Mark throws back his head and laughs. “Good question. Let me give you some behind the scenes info. Colin’s games are the highest-rated for the week. They have an extra camera that is focused on him the entire time. He’s been asked by the NFL to remove his helmet on the sidelines. The people that track this kind of thing say that the more that Colin is shown during the game, the higher the viewership.”

I look at Colin to gauge his reaction to what Mark’s saying. Colin just shrugs and kisses my head. “Brad Pitt of football,” he says with a smirk.

Mark replies, “That’s actually not true, Colin. You’re more the Michael Jordan, or David Beckham of football. There hasn’t been another American athlete since Jordan who has managed to have as successful of a business career off the field as they’ve had on the field.

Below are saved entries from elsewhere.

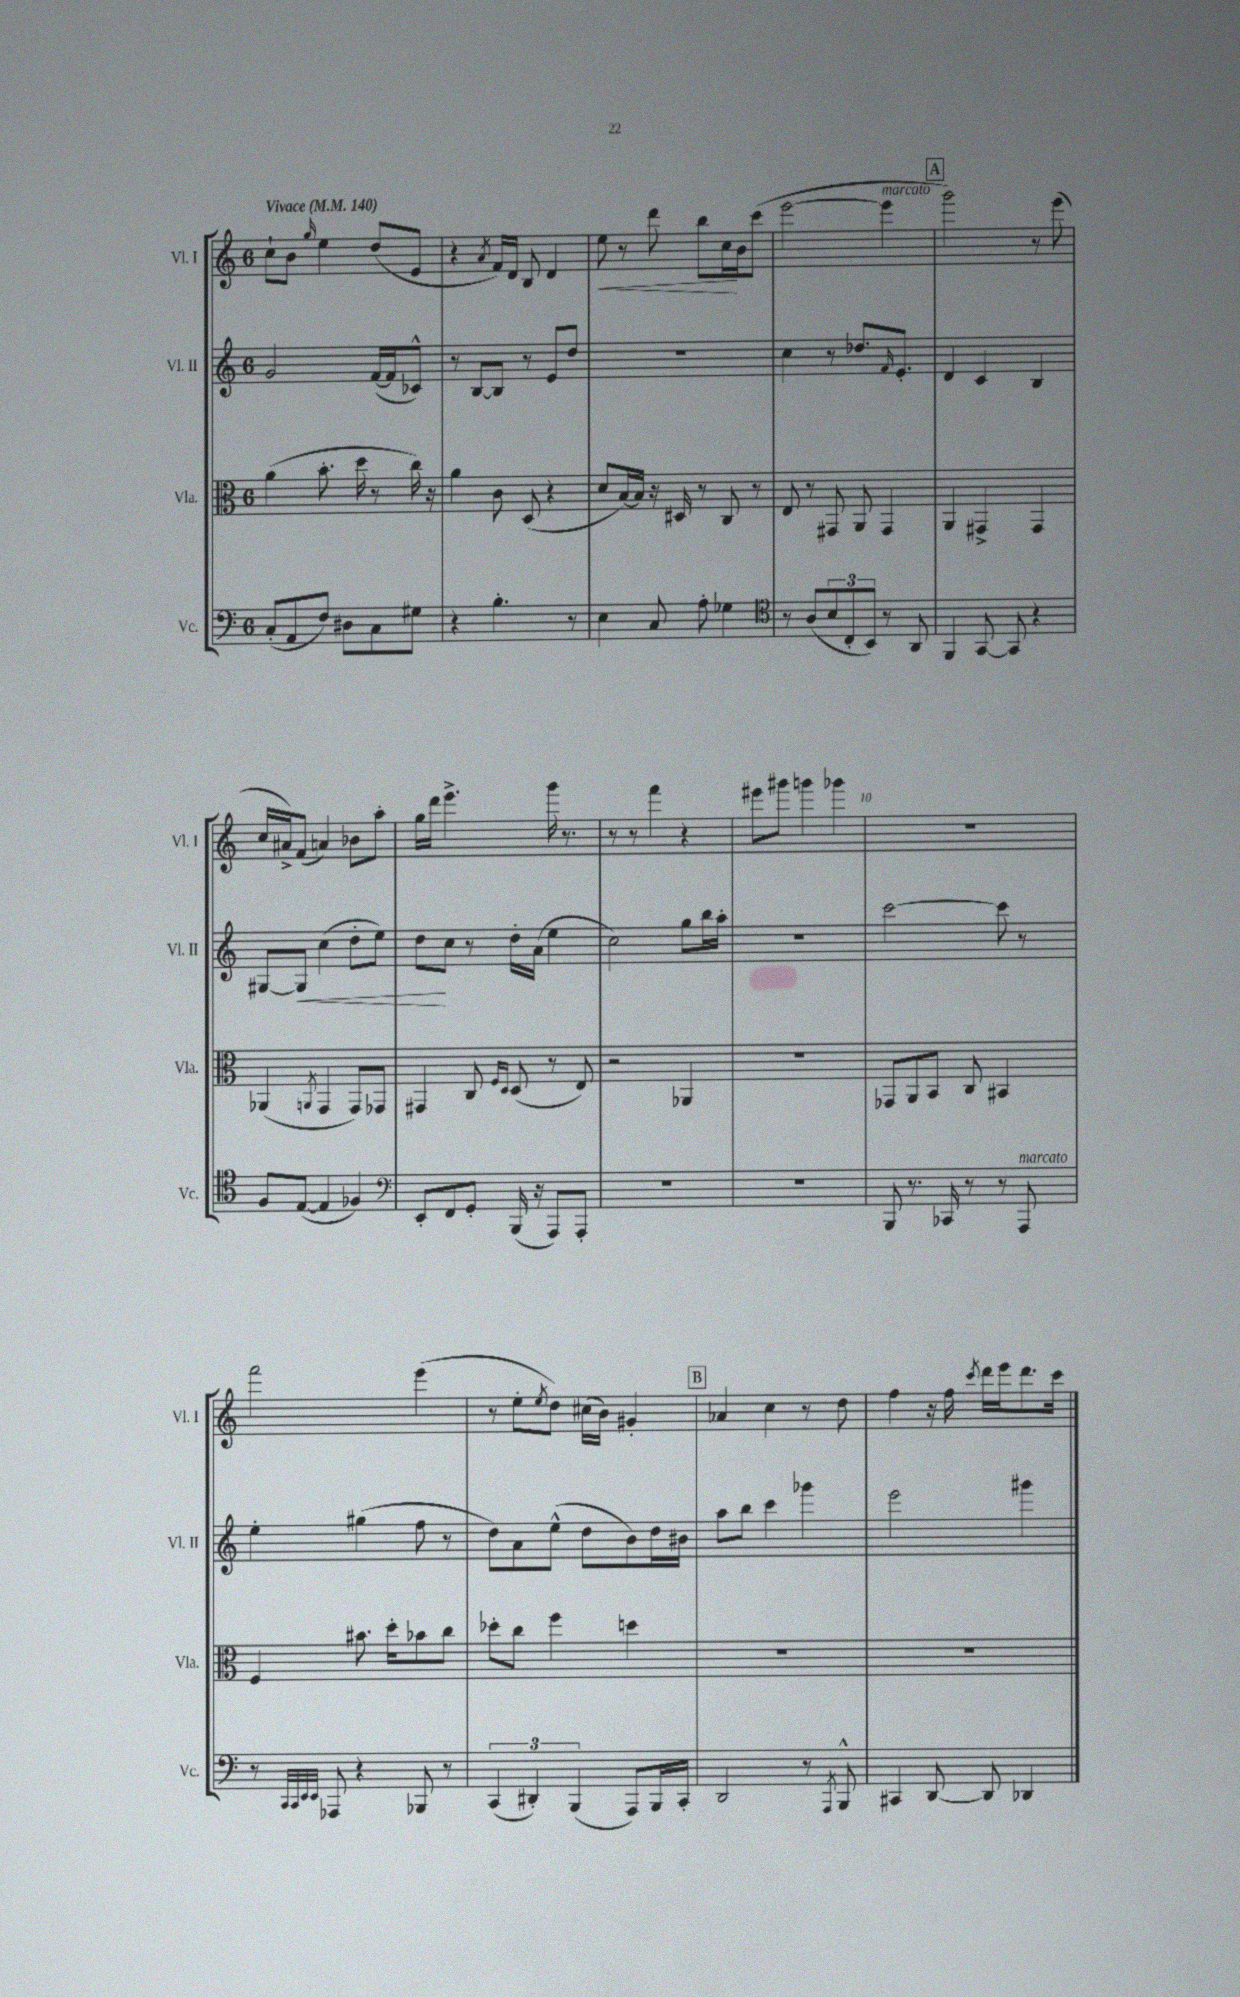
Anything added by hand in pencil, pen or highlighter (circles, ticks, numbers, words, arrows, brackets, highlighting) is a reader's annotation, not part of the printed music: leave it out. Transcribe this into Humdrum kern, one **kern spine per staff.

**kern	**kern	**kern	**dynam	**kern	**dynam
*part4	*part3	*part2	*part2	*part1	*part1
*staff4	*staff3	*staff2	*staff2	*staff1	*staff1
*I"Vc.	*I"Vla.	*I"Vl. II	*	*I"Vl. I	*
*I'Vc.	*I'Vla.	*I'Vl. II	*	*I'Vl. I	*
*clefF4	*clefC3	*clefG2	*	*clefG2	*
*k[]	*k[]	*k[]	*	*k[]	*
*M6/8	*M6/8	*M6/8	*	*M6/8	*
*MM140	*MM140	*MM140	*	*MM140	*
=1	=1	=1	=1	=1	=1
!	!	!	!	!LO:TX:a:B:t=Vivace	!
(8C'/L	(4a\	2g/	.	8cc`\L	.
8AA/	.	.	.	8b\J	.
.	.	.	.	16qqgg/	.
8F/J)	8.b'\	.	.	4ee\	.
8D#X\L	.	.	.	.	.
.	16dd\	.	.	.	.
8C\	8r	([16f/LL	.	(8dd/L	.
.	.	16f/J]	.	.	.
8G#X\J	16cc\)	8c-X^^/J)	.	8e/J	.
.	16r	.	.	.	.
=2	=2	=2	=2	=2	=2
4r	4a\	8r	.	4r	.
.	.	[8B/L	.	.	.
.	.	.	.	8qa/	.
4.B'\	8c\	8B/J]	.	16f/LL)	.
.	.	.	.	16d/JJ	.
.	(8D/	8r	.	8B/	.
.	4r	8e/L	.	4d/	.
8r	.	8dd/J	.	.	.
=3	=3	=3	=3	=3	=3
!	!	!	!	!	!LO:HP:b
4E\	8d/L	2.r	.	8ee\	<
.	[16B/L)	.	.	8r	.
.	16B/JJ]	.	.	.	.
8C/	16r	.	.	8ddd\	.
.	16D#X/	.	.	.	.
8A'\	8r	.	.	8bb\L	.
4G-X\	8C/	.	.	16cc\L	.
.	.	.	.	16b\J	[
.	8r	.	.	(8ccc\J	.
=4	=4	=4	=4	=4	=4
*clefC4	*	*	*	*	*
8r	8E/	4cc\	.	[2eee\	.
(8A/L	8r	.	.	.	.
12B/	8GG#X/	8r	.	.	.
12C'/	.	.	.	.	.
.	8AA/	8.dd-X/L	.	.	.
12BB/J)	.	.	.	.	.
!	!	!	!	!LO:TX:a:i:t=marcato	!
8r	4GG#/	.	.	4eee\]	.
.	.	16qqf/	.	.	.
.	.	8.e'/J	.	.	.
8AA/	.	.	.	.	.
!!LO:REH:place=s1:t=A
=5	=5	=5	=5	=5	=5
4FF/	4AA/	4d/	.	2ggg\)	.
[8GG/	4GG#X^/	4c/	.	.	.
8GG/]	.	.	.	.	.
4r	4GG#/	4B/	.	8r	.
.	.	.	.	(8eee\	.
!!LO:LB:g=z
=6	=6	=6	=6	=6	=6
8F/L	(4AA-X/	[8G#X/L	.	16cc/LL	.
.	.	.	.	16a#X^/J)	.
!	!	!	!LO:HP:b	!	!
([8E/J	.	8G#/J]	<	(8f/J	.
.	8qAAn/	.	.	.	.
4E/]	4GG/	(4cc\	.	4an/)	.
4F-X/)	8GG/L)	8dd'\L	.	8b-X\L	.
.	8GG-X/J	8ee\J)	.	8aa'\J	.
=7	=7	=7	=7	=7	=7
*clefF4	*	*	*	*	*
8EE'/L	4GG#X/	8dd\L	.	16gg\LL	.
.	.	.	.	16ddd\JJ	.
8FF/	.	8cc\J	[	4.eee^\	.
8GG'/J	8C/	8r	.	.	.
.	16qqF/LL	.	.	.	.
.	16qqD/JJ	.	.	.	.
(16BBB/	(8D/	16dd'\LL	.	.	.
16r	.	(16a\JJ	.	.	.
8AAA/L)	8r	4ee\	.	16ggg\	.
.	.	.	.	8.r	.
8AAA'/J	8E/)	.	.	.	.
=8	=8	=8	=8	=8	=8
2.r	2r	2cc\)	.	8r	.
.	.	.	.	8r	.
.	.	.	.	4fff\	.
.	4AA-X/	8gg\L	.	4r	.
.	.	16bb\L	.	.	.
.	.	16aa'\JJ	.	.	.
=9	=9	=9	=9	=9	=9
2.r	2.r	2.r	.	8eee#X\L	.
.	.	.	.	8ggg#X\J	.
.	.	.	.	4gggn\	.
.	.	.	.	4ggg-X\	.
=10	=10	=10	=10	=10	=10
8BBB/	8GG-X/L	[2ccc\	.	2.r	.
8.r	8AA/	.	.	.	.
.	8BB/J	.	.	.	.
16CC-X/	.	.	.	.	.
8r	8C/	.	.	.	.
8r	4BB#X/	8ccc\]	.	.	.
!LO:TX:a:i:t=marcato	!	!	!	!	!
8AAA/	.	8r	.	.	.
!!LO:LB:g=z
=11	=11	=11	=11	=11	=11
8r	4F/	4ee'\	.	2fff\	.
32qqCC/LLL	.	.	.	.	.
32qqCC/	.	.	.	.	.
32qqEE/	.	.	.	.	.
32qqEE/JJJ	.	.	.	.	.
8AAA-X/	.	.	.	.	.
4r	8.b#X\	(4gg#X\	.	.	.
.	16dd'\KL	.	.	.	.
8BBB-X/	8b-X\	8ff\	.	(4eee\	.
8r	8cc\J	8r	.	.	.
=12	=12	=12	=12	=12	=12
(6CC/	8dd-X'\L	8dd\L)	.	8r	.
.	8cc\J	8a\	.	8ee'\L	.
6DD#X'/)	.	.	.	.	.
.	.	.	.	8qee/	.
.	4ff\	(8ee^^\J	.	8dd\J)	.
(6BBB/	.	.	.	.	.
.	.	8dd\L	.	(16cc#X\LL	.
.	.	.	.	16b\JJ)	.
8AAA/L)	4ddn\	8b\)	.	4g#X'/	.
16BBB/L	.	16dd\L	.	.	.
16CC'/JJ	.	16b#X\JJ	.	.	.
!!LO:REH:place=s1:t=B
=13	=13	=13	=13	=13	=13
2DD/	2.r	8aa\L	.	4a-X/	.
.	.	8bb\J	.	.	.
.	.	4ccc\	.	4cc\	.
8r	.	4ggg-X\	.	8r	.
8qAAA/	.	.	.	.	.
8BBB^^/	.	.	.	8dd\	.
=14	=14	=14	=14	=14	=14
4CC#X/	2.r	2eee\	.	4ff\	.
[8DD/	.	.	.	16r	.
.	.	.	.	16ff\	.
.	.	.	.	8qccc/	.
8DD/]	.	.	.	16ddd\LL	.
.	.	.	.	16eee\J	.
4DD-X/	.	4ggg#X\	.	8.ddd\	.
.	.	.	.	16ccc\Jk	.
==	==	==	==	==	==
*-	*-	*-	*-	*-	*-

The argument can be made that, because Colin’s team hasn’t won a championship, he’s actually more successful off the field.”

Colin flinches. It’s a touchy subject.

“Here’s the deal. Colin has brought female viewership to the NFL like no other player ever has. There are women who get together to watch Colin’s games. His jersey in female sizes outsells most of the other quarterbacks’ male jerseys. He’s the damned Pied Piper of football. Bringing the women to football in droves.”

I lean over, and kiss Colin’s forehead. He’s got a smug look on his face that makes me laugh. Cocky bastard. “That’s fine. I get it. He’s good for ratings, and any company that’s lucky enough to get him to endorse their product, but what’s with the fascination over our relationship?”

“Simple. The public feels like they know Colin. He’s their friend. He’s been this successful because he’s been able to endear himself to his audience. Plus, they see him on their televisions, in their magazine, and on their computers,” Mark states.